Thomas Fahringer - Advanced Symbolic Analysis for Compilers - 2003

History / Edit / PDF / EPUB / BIB /
Created: October 27, 2016 / Updated: July 24, 2025 / Status: in progress / 3 min read (~405 words)
artificial general intelligence

  • Is static analysis memory consumption a good representation of how much resources is required by a programmer to understand a piece of code?

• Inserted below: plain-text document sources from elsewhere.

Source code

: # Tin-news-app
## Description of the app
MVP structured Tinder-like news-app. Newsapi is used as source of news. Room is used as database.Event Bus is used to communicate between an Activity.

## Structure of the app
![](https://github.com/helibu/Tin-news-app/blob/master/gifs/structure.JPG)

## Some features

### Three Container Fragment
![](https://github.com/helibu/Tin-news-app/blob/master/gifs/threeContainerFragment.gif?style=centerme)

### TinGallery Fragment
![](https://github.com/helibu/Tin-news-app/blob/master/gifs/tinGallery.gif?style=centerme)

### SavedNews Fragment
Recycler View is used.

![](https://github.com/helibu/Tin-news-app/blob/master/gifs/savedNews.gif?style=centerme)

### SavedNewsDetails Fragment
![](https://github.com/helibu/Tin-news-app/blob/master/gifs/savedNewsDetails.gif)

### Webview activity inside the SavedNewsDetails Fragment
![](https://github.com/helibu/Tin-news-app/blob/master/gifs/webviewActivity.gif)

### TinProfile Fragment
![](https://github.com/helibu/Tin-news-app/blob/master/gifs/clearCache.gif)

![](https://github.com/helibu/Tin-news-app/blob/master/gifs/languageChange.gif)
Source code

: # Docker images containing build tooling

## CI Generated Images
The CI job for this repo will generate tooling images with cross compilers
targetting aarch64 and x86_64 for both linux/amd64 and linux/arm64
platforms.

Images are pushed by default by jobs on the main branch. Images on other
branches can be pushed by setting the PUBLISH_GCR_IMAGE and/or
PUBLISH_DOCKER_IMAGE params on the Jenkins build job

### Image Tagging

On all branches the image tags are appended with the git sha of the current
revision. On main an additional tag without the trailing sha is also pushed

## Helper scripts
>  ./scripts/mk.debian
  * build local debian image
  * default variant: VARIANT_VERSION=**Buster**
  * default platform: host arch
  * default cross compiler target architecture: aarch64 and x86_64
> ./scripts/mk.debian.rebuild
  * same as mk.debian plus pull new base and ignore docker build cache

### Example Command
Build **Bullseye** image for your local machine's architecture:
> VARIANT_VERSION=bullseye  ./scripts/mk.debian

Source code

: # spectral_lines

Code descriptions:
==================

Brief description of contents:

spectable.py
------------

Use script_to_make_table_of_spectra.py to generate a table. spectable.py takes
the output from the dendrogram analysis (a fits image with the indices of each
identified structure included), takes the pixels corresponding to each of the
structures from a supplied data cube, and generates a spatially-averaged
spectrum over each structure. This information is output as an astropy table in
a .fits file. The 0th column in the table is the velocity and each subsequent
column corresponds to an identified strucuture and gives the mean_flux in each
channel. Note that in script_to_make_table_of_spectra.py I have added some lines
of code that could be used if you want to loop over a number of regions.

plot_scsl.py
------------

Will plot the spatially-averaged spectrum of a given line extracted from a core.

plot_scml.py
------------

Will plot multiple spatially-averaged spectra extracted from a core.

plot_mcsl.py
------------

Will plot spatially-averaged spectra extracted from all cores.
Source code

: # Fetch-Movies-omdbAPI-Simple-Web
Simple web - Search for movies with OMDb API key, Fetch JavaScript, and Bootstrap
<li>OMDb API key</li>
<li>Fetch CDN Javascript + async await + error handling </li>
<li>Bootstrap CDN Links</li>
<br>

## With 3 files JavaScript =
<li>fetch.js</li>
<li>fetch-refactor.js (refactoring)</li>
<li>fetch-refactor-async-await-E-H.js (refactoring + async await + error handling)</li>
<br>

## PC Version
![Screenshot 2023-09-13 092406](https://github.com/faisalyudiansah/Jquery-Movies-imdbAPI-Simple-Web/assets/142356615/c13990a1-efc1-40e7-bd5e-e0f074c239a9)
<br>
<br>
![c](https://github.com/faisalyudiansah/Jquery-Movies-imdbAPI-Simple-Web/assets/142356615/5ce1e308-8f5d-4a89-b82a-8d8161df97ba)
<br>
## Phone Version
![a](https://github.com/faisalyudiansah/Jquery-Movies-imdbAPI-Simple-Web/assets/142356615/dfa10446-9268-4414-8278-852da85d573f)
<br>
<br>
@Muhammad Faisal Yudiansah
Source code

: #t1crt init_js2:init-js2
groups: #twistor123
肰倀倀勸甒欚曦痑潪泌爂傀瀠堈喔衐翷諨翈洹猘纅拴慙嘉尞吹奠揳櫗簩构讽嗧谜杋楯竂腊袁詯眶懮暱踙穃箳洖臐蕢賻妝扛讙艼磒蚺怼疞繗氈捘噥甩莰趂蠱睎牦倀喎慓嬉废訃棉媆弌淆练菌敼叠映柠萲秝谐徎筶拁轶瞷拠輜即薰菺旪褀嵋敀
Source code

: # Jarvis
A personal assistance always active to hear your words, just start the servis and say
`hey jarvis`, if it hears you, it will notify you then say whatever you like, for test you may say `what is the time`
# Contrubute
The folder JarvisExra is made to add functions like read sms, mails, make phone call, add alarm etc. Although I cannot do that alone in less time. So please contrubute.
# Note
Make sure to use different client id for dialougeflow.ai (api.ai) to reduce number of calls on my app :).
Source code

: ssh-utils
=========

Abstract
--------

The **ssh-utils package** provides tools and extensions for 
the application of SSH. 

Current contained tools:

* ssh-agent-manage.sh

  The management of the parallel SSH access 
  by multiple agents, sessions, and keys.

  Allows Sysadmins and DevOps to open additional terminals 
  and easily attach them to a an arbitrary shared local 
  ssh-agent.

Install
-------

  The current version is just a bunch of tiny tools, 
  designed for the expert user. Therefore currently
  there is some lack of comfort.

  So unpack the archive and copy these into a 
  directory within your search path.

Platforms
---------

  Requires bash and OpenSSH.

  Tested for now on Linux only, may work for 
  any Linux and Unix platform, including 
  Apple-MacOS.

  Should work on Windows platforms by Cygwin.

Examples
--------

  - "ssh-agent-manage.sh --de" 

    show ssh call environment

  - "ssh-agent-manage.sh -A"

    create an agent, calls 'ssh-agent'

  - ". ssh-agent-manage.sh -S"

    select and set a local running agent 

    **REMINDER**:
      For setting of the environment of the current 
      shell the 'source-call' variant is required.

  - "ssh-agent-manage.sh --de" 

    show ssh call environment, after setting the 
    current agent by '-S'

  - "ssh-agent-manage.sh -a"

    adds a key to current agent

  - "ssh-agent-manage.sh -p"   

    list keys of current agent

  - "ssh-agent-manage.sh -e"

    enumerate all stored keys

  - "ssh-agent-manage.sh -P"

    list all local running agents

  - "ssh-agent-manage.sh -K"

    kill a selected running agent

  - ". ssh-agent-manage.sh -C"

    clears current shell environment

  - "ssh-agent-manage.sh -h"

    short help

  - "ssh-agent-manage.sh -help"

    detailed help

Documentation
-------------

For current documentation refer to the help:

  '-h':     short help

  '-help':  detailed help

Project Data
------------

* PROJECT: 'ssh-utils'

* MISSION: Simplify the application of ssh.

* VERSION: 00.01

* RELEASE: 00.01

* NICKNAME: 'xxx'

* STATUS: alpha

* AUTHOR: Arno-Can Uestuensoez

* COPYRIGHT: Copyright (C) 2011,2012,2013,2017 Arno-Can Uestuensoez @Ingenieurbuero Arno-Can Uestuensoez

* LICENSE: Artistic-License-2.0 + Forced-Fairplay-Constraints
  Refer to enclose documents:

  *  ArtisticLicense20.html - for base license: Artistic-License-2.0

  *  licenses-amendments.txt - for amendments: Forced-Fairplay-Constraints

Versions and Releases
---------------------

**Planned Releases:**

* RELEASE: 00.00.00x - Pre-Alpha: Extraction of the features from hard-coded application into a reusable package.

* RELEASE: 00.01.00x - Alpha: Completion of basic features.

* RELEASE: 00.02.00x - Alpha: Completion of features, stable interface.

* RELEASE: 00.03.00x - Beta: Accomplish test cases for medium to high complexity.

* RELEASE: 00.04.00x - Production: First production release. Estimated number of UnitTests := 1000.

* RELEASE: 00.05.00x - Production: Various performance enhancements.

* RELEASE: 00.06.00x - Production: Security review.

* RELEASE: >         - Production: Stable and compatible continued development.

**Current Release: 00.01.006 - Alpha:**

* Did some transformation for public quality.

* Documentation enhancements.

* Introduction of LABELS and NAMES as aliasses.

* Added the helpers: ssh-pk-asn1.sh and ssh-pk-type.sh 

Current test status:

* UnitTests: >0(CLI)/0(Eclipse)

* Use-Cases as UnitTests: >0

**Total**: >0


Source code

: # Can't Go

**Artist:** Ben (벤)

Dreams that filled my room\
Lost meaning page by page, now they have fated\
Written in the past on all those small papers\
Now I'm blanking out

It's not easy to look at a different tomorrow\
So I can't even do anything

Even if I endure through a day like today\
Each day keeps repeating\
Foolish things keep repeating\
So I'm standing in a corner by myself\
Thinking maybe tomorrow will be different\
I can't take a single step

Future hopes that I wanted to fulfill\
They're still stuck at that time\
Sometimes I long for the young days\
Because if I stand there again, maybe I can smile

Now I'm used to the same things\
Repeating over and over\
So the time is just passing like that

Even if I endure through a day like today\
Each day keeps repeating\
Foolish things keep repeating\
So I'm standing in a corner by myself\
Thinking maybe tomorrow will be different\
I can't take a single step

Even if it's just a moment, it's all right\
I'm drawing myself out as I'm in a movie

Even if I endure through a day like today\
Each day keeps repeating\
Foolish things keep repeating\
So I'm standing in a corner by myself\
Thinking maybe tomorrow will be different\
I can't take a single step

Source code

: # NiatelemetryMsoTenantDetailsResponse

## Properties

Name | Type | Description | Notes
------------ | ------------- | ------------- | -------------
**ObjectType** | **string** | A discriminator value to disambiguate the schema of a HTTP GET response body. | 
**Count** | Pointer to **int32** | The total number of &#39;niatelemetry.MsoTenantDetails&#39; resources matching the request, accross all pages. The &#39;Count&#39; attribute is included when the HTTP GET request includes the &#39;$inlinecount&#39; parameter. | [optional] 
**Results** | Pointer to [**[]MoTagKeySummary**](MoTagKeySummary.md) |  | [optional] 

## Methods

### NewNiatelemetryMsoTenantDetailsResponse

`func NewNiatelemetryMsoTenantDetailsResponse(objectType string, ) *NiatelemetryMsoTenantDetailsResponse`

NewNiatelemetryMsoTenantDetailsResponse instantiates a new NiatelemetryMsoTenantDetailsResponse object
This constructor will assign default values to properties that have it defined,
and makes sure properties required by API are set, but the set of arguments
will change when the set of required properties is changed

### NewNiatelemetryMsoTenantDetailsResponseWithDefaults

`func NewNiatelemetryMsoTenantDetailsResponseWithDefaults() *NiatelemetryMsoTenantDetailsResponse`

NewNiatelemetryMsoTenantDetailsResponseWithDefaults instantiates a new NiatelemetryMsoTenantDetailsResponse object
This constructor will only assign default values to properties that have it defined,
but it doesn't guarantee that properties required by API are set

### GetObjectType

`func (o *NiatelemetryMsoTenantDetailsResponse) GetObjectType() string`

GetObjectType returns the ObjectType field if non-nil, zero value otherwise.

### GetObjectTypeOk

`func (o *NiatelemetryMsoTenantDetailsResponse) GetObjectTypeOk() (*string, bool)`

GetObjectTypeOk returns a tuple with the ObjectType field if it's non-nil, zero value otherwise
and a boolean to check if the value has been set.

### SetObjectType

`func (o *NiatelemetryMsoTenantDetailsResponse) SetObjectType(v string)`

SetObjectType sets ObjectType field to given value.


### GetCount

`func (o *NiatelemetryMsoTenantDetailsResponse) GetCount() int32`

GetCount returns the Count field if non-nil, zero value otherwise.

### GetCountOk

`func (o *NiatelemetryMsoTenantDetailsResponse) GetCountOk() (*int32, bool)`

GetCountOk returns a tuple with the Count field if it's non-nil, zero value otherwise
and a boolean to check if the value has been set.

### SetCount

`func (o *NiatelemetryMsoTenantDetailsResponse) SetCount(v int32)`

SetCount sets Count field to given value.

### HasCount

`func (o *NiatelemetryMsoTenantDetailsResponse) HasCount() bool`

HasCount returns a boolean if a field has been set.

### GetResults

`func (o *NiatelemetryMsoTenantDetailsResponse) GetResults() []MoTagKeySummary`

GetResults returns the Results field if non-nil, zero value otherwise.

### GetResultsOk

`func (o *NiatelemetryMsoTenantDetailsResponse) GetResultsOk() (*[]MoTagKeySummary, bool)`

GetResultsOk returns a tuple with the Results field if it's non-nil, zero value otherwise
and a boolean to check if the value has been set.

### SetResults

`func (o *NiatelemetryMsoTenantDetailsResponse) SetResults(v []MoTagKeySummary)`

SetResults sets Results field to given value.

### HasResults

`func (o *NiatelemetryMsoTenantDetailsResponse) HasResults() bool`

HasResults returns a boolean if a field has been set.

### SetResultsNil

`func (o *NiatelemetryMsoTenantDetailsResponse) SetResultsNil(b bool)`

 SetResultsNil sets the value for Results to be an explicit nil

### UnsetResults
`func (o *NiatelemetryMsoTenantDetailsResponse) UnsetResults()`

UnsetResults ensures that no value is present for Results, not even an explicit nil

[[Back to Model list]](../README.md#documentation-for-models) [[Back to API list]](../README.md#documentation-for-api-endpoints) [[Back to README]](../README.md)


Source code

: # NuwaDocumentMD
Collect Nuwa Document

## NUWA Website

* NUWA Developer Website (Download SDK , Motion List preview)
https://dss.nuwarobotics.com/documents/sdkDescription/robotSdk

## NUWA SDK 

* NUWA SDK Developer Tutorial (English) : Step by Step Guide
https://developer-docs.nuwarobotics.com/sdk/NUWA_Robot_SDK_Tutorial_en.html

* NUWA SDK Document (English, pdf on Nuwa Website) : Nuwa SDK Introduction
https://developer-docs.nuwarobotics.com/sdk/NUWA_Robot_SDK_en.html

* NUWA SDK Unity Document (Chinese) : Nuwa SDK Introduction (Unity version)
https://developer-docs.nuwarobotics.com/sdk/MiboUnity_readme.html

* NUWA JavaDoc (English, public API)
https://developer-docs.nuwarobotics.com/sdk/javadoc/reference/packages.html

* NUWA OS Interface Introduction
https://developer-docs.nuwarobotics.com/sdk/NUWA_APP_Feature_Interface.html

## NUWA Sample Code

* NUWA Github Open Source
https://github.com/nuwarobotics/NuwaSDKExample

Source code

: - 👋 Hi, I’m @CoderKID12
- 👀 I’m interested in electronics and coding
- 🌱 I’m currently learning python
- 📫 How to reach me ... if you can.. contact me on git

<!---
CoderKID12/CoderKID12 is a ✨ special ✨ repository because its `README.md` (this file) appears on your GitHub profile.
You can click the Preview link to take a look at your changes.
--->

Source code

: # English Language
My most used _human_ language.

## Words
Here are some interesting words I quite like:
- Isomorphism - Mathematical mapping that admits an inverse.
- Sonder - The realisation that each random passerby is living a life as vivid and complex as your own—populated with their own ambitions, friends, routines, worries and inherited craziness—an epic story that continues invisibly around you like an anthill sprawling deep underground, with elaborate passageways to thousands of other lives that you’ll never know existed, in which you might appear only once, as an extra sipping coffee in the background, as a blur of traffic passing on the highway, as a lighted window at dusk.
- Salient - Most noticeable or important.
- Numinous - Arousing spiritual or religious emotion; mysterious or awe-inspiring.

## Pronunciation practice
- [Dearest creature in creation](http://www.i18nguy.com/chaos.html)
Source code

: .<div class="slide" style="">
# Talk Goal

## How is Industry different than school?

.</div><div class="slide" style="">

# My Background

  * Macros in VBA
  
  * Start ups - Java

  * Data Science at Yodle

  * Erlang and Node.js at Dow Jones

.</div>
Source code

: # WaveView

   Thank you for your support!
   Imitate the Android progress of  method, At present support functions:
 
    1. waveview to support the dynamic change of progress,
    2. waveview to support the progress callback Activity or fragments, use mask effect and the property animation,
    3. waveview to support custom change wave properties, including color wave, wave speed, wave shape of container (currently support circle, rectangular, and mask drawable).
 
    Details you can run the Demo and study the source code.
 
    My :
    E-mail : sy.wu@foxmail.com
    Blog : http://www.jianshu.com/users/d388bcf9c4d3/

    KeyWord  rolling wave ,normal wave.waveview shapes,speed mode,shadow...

  • The objective of program analysis is to automatically determine the properties of a program
  • Advanced program analysis can:
    • help to find program errors
    • detect and tune performance-critical code regions
    • ensure assumed constraints on data are not violated
    • tailor a generic program to suit a specific application
    • reverse-engineer software modules
    • etc.
  • Many symbolic analyses are based on abstract interpretation and an abstraction of program input data
  • The program context:
    • variables values
    • assumptions about and constraints between variable values
    • conditions under which control flow reaches a program statement

read(A, B)
A := A + B
B := A - B
A := A - B
  • Instead of computing numbers for variable A and B we assign them symbolic values. Let us assume that variable A and B are undefined. We denote this undefined variable binding of A and B as follows
    • $A = \bot$
    • $B = \bot$
  • As A and B are assigned, we assign them a symbolic value where $\triangledown_1$ and $\triangledown_2$ denote the input values of the read statement
    • $A = \triangledown_1$
    • $B = \triangledown_2$
  • We propagate symbolic value of A and B (after line 2)
    • $A = \triangledown_1 + \triangledown_2$
    • $B = \triangledown_2$
  • At line 4
    • $A = (\triangledown_1 + \triangledown_2) - \triangledown_1$
    • $B = (\triangledown_1 + \triangledown_2) - ((\triangledown_1 + \triangledown_2) - \triangledown_1)$

  • Program contexts include three components: variable values, assumptions about and constraints between variables values, and path condition

  • A program context c is defined by a triple [s, t, p] that includes a state s, a state condition t and a path condition p
  • State S: Described by a set of variable/value pairs $v_i=e_i$ where $v_i$ is a program (scalar or array) variable and $e_i$ is a symbolic expression describing the value of $v_i$
  • State condition t: Assumptions about variable values are described by a state condition t. Additional constraints on variable values such as those implied by loops (recurrences), variable declaration and user assertions (specifying relationships between variable values) are also added to the state condition
  • Path condition p: Describes the condition under which control flow reaches a given program statement

  • Fahringer, Thomas, and Bernhard Scholz. Advanced symbolic analysis for compilers: new techniques and algorithms for symbolic program analysis and optimization. Vol. 2628. Springer, 2003.